Most Glean SDKs use a separate worker thread to do most of its work, including any I/O. This thread is fully managed by the SDK as an implementation detail. Therefore, users should feel free to use the Glean SDKs wherever they are most convenient, without worrying about the performance impact of updating metrics and sending pings.

Since the Glean SDKs perform disk and networking I/O, they try to do as much of their work as possible on separate threads and processes. Since there are complex trade-offs and corner cases to support Python parallelism, it is hard to design a one-size-fits-all approach.

Default behavior

When using the Python SDK, most of the Glean's work is done on a separate thread, managed by the SDK itself. The SDK releases the Global Interpreter Lock (GIL) for most of its operations, therefore your application's threads should not be in contention with the Glean's worker thread.

The Glean Python SDK installs an atexit handler so that its worker thread can cleanly finish when your application exits. This handler will wait up to 30 seconds for any pending work to complete.

By default, ping uploading is performed in a separate child process. This process will continue to upload any pending pings even after the main process shuts down. This is important for commandline tools where you want to return control to the shell as soon as possible and not be delayed by network connectivity.

Cases where subprocesses aren't possible

The default approach may not work with applications built using PyInstaller or similar tools which bundle an application together with a Python interpreter making it impossible to spawn new subprocesses of that interpreter. For these cases, there is an option to ensure that ping uploading occurs in the main process. To do this, set the allow_multiprocessing parameter on the glean.Configuration object to False.

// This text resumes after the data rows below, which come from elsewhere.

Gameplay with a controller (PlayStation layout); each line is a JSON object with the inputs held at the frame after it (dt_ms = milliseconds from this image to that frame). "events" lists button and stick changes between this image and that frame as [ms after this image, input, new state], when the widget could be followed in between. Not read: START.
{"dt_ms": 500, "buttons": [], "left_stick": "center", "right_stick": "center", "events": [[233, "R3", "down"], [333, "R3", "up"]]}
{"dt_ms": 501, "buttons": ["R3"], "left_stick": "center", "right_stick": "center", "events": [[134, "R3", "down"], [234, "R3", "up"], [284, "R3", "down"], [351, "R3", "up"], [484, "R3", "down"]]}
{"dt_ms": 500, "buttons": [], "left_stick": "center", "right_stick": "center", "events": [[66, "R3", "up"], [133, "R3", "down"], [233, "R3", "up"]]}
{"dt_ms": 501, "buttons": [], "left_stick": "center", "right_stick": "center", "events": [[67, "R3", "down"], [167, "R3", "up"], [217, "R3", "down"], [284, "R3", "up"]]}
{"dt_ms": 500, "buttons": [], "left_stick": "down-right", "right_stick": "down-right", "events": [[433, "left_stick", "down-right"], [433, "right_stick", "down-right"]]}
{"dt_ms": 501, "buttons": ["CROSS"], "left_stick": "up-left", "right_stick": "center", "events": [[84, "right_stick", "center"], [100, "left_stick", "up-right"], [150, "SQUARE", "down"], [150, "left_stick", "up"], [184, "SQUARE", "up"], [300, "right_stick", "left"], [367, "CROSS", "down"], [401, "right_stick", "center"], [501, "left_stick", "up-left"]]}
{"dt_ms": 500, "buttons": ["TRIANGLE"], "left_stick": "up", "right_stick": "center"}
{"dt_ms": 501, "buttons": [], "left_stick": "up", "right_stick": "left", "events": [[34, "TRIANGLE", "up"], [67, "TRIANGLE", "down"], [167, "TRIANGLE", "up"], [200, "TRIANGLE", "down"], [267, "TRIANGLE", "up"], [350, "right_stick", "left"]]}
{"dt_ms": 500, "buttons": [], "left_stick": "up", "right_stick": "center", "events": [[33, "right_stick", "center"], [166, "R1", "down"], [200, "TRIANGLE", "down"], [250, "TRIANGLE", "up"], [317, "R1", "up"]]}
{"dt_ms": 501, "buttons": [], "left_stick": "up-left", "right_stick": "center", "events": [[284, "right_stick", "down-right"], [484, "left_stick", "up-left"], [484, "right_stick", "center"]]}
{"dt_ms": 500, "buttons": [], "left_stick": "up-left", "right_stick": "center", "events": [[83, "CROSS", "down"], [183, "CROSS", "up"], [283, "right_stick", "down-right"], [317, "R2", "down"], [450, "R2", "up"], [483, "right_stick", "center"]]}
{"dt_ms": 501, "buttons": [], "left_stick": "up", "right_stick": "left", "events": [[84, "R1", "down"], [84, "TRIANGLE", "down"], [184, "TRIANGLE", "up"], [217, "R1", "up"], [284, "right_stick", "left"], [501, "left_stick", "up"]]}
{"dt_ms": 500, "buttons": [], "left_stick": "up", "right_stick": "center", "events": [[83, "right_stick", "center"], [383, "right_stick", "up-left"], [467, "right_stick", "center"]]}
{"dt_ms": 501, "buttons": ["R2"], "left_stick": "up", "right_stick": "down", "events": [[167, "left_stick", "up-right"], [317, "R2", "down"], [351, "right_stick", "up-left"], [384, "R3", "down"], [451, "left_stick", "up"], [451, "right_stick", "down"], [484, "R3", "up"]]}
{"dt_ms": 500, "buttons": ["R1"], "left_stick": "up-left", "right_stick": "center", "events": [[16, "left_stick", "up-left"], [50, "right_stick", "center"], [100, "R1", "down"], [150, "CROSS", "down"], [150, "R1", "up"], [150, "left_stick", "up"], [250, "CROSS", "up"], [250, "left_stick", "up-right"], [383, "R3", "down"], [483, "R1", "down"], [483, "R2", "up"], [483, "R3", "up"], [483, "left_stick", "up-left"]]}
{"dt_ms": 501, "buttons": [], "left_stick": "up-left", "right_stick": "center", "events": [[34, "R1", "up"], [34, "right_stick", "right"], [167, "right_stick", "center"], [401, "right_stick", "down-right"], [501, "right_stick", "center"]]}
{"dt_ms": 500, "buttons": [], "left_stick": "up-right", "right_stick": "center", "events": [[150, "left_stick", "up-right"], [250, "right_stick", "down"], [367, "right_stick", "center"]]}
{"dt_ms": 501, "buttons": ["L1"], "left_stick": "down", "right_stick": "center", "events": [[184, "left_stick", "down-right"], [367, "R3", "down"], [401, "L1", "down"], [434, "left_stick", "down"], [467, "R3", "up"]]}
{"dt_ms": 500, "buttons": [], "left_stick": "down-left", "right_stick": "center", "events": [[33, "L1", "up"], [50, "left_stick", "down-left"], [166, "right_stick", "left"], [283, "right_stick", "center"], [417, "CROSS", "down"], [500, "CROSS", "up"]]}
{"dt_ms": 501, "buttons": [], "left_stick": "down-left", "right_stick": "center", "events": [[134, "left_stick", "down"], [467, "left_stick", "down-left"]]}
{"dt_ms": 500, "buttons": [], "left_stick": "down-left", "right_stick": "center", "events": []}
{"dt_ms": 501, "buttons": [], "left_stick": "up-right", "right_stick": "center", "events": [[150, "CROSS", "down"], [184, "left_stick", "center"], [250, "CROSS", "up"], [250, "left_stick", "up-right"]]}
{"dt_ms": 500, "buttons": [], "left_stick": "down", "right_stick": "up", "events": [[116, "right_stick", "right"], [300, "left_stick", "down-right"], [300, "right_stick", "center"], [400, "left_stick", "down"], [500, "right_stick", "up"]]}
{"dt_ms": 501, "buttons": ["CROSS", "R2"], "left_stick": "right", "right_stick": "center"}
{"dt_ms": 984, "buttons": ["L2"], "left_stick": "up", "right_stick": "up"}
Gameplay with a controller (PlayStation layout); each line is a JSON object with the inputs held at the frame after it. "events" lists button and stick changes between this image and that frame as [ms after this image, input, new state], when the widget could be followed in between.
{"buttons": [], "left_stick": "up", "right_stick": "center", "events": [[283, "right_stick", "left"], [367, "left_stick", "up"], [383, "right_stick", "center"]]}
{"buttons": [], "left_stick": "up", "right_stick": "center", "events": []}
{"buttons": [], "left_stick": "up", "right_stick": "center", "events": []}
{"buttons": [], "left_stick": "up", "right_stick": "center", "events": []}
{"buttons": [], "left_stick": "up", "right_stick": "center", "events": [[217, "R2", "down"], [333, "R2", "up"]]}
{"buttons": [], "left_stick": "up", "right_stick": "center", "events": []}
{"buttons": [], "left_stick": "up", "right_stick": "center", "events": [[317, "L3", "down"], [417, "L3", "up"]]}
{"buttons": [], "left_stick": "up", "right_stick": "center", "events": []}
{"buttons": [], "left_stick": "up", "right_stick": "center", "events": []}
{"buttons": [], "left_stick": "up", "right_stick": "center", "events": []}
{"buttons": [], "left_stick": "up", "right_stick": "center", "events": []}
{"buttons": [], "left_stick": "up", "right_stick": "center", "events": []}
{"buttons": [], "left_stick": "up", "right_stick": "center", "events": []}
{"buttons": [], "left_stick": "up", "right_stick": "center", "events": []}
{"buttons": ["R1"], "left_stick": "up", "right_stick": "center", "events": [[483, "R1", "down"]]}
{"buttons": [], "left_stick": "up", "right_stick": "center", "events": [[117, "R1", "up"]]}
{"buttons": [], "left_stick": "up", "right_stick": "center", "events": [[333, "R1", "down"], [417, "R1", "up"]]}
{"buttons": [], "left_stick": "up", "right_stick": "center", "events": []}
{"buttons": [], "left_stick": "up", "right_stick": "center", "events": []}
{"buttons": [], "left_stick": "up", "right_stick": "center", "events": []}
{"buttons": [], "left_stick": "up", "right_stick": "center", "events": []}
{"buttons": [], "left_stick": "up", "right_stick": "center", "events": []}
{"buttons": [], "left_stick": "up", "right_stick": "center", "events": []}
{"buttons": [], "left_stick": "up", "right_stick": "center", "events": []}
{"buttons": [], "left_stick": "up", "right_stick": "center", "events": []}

Using the multiprocessing module

Additionally, the default approach does not work if your application uses the multiprocessing module for parallelism. The Glean Python SDK can not wait to finish its work in a multiprocessing subprocess, since atexit handlers are not supported in that context.
Therefore, if the Glean Python SDK detects that it is running in a multiprocessing subprocess, all of its work that would normally run on a worker thread will run on the main thread. In practice, this should not be a performance issue: since the work is already in a subprocess, it will not block the main process of your application.